Written on by Mindy Haas

If you are anything like us here at Voice and Vision, you are eagerly anticipating the extra-long holiday weekend. As our gift to you, we want to send you off with some fun Christmas facts. Please feel free to use them for interesting conversation starters at your gatherings. (You’re welcome).

The origins of Christmas stem from both the pagan and Roman cultures. The Romans actually celebrated two holidays in the month of December. The first was Saturnalia, which was a two-week festival honoring their god of agriculture Saturn. On December 25th, they celebrated the birth of Mithra, their sun god. Both celebrations were raucous, drunken parties.

Also in December, in which the darkest day of the year falls, the pagan cultures lit bonfires and candles to keep the darkness at bay. The Romans also incorporated this tradition into their own celebrations.
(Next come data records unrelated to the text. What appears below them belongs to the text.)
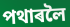
পথাৰলৈ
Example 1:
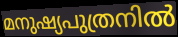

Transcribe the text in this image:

മനുഷ്യപുത്രനിൽ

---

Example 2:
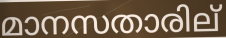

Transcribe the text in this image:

മാനസതാരില്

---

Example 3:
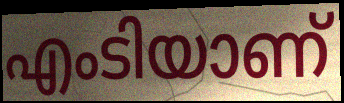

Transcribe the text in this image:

എംടിയാണ്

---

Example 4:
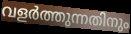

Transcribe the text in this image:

വളർത്തുന്നതിനും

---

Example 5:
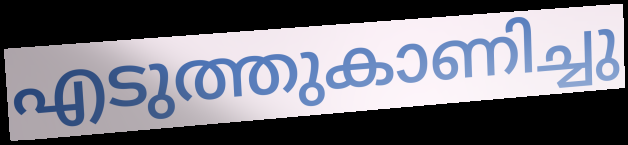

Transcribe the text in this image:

എടുത്തുകാണിച്ചു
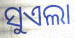
ସୁଏଲା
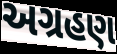
અગ્રહણ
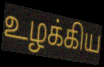
உழக்கிய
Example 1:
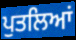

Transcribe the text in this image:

ਪੁਤਲਿਆਂ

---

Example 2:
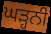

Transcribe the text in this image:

ਘੜ੍ਹਨੀ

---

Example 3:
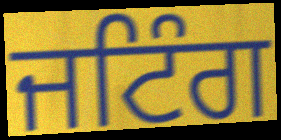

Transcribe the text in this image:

ਜਟਿੰਗ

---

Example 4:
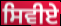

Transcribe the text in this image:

ਸਿਵੀਏ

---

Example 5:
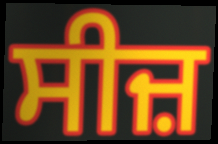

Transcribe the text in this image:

ਸੀਜ਼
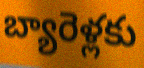
బ్యారెళ్లకు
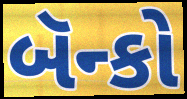
બૅન્કો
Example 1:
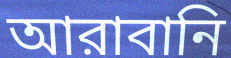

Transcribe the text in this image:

আরাবানি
As Christianity spread across Europe, the Christian clergy were not able to curb the pagan customs and celebrations. Since no one knew Jesus’s date of birth, they adapted the pagan ritual into a celebration of His birthday.
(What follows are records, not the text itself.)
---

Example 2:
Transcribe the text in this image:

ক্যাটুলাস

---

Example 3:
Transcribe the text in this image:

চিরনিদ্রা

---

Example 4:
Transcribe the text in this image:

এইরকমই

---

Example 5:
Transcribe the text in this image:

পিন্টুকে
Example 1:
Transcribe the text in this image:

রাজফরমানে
As part of the solstice celebrations, the pagan cultures decorated their homes with greens in anticipation of the spring to come. Evergreen trees remained green during the coldest and darkest days, so they were thought to hold special powers. The Romans also decorated their temples with fir trees during Saturnalia and decorated them with bits of metal. There are even records of the Greeks decorating trees in honor of their gods. Interestingly, the first trees brought into the pagan homes were hung from the ceiling, upside down.
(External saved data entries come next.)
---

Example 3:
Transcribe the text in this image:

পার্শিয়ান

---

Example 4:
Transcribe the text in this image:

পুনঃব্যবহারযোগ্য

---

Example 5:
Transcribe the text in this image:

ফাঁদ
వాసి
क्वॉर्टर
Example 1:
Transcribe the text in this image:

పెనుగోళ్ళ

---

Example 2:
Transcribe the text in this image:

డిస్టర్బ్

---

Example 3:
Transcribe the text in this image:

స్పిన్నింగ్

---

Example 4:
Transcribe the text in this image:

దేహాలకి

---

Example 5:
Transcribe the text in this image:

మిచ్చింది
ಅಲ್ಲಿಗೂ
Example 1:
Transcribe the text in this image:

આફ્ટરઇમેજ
The tree tradition we are accustomed to today hails from Northern Europe, where Germanic pagan tribes decorated evergreen trees in worship of the god Woden with candles and dried fruit. The tradition was incorporated into the Christian faith in Germany during the 1500’s. They decorated trees in their homes with sweets, lights, and toys.

Inspired by St. Nicholas, this Christmas tradition has Christian roots, rather than pagan ones. Born in southern Turkey around 280, he was a bishop in the early Christian church and suffered persecution and imprisonment for his faith. Coming from a wealthy family, he was renowned for his generosity towards the poor and disenfranchised. The legends surrounding him abound, but the most famous is how he saved three daughters from being sold into slavery. There was no dowry to entice a man to marry them, so it was their father’s last resort. St. Nicholas is said to have tossed gold through an open window into the home, thus saving them from their fate. Legend has it that the gold landed in a sock drying by the fire, so children started hanging stockings by their fires in hopes St. Nicholas would toss gifts into them.

In honor of his passing, December 6th was declared St. Nicholas day. As time went on, each European culture adapted versions of St. Nicholas. In Swiss and German cultures, Christkind or Kris Kringle (Christ child) accompanied St. Nicholas to deliver presents to well-behaved children. Jultomten was a happy elf delivering gifts via a sleigh drawn by goats in Sweden. Then there was Father Christmas in England and Pere Noel in France. In the Netherlands, Belgium, Luxembourg, Lorraine, France, and parts of Germany, he was known as Sinter Klaas. (Klaas, for the record, is a shortened version of the name Nicholas). This is where the Americanized Santa Claus comes from.

Christmas in early America was a mixed bag. Many with Puritan beliefs banned Christmas because of its pagan origins and the raucous nature of the celebrations. Other immigrants arriving from Europe continued with the customs of their homelands. The Dutch brought Sinter Klaas with them to New York in the 1600’s. The Germans brought their tree traditions in the 1700’s. Each celebrated their own way within their own communities.

It wasn’t until the early 1800’s that the American Christmas began to take shape. Washington Irving wrote a series of stories of a wealthy English landowner who invites his workers to have dinner with him. Irving liked the idea of people of all backgrounds and social status coming together for a festive holiday. So, he told a tale that reminisced about old Christmas traditions that had been lost but were restored by this wealthy landowner. Through Irving’s story, the idea began to take hold in the hearts of the American public.
In 1822, Clement Clark Moore wrote An Account of a Visit from St. Nicholas for his daughters. It’s now famously known as The Night Before Christmas. In it, the modern idea of Santa Claus as a jolly man flying through the sky on a sleigh took hold. Later, in 1881, the artist Thomas Nast was hired to draw a depiction of Santa for a Coke-a-Cola advertisement. He created a rotund Santa with a wife named Mrs. Claus, surrounded by worker elves. After this, the image of Santa as a cheerful, fat, white-bearded man in a red suit became embedded in American culture.

After the civil war, the country was looking for ways to look past difference and become united as a country. In 1870, President Ulysses S. Grant declared it a federal holiday. And while Christmas traditions have adapted with time, I think Washington Irving’s desire for unity in celebration lives on. It’s become a time of year where we wish others well, donate to our favorite charities, and give presents with a joyful spirit.

So, where ever you may be, and whatever traditions you follow, we wish you the merriest of Christmases and the happiest of holidays!